═══ Reading passage ═══

# Neo4j Tutorial: A Practical Guide to Graph Query Language

Introduction

Welcome to the third installment of our Neo4j tutorial series! In this guide, we'll dive deep into Cypher, Neo4j's powerful query language designed specifically for working with graph databases. If you've been following along with our previous tutorials, you're now familiar with graph database concepts and the Neo4j platform. Now it's time to master the language that brings these graph databases to life.

Cypher is to Neo4j what SQL is to relational databases—an elegant, declarative query language that allows you to describe what you want to retrieve from your database without having to specify exactly how to retrieve it. What makes Cypher special is its visual ASCII art syntax that mimics the diagram patterns it's meant to match in your graph.

═══ Collected material ═══

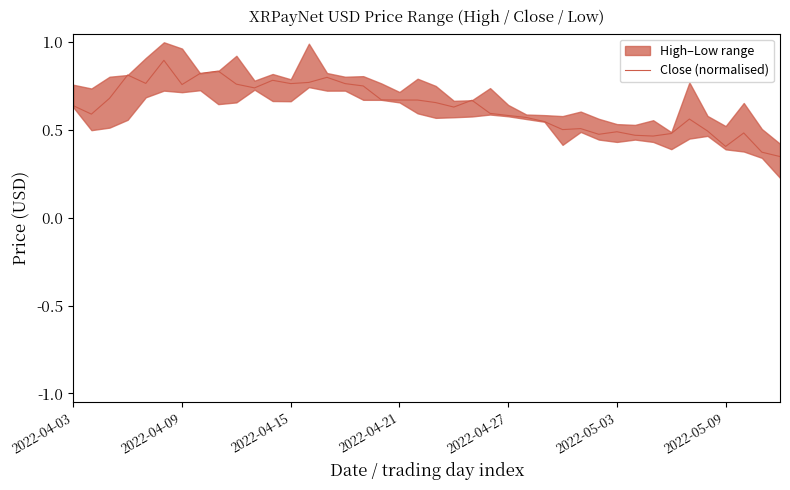

What is the greatest value displayed?

0.9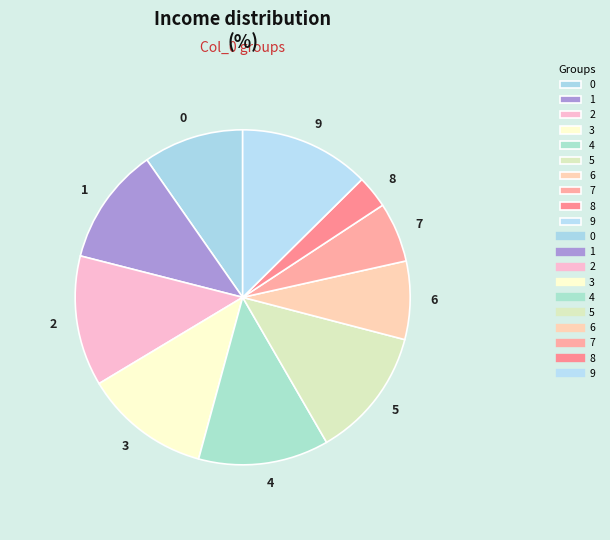

The 5 slice represents 13% of the pie. True or false?

True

═══

**Required action:** Copy out the full Neo4j tutorial text word for word, from its title through its last sentence. You won't need the data for anything here.

**Task answer:**
# Neo4j Tutorial: A Practical Guide to Graph Query Language

Introduction

Welcome to the third installment of our Neo4j tutorial series! In this guide, we'll dive deep into Cypher, Neo4j's powerful query language designed specifically for working with graph databases. If you've been following along with our previous tutorials, you're now familiar with graph database concepts and the Neo4j platform. Now it's time to master the language that brings these graph databases to life.

Cypher is to Neo4j what SQL is to relational databases—an elegant, declarative query language that allows you to describe what you want to retrieve from your database without having to specify exactly how to retrieve it. What makes Cypher special is its visual ASCII art syntax that mimics the diagram patterns it's meant to match in your graph.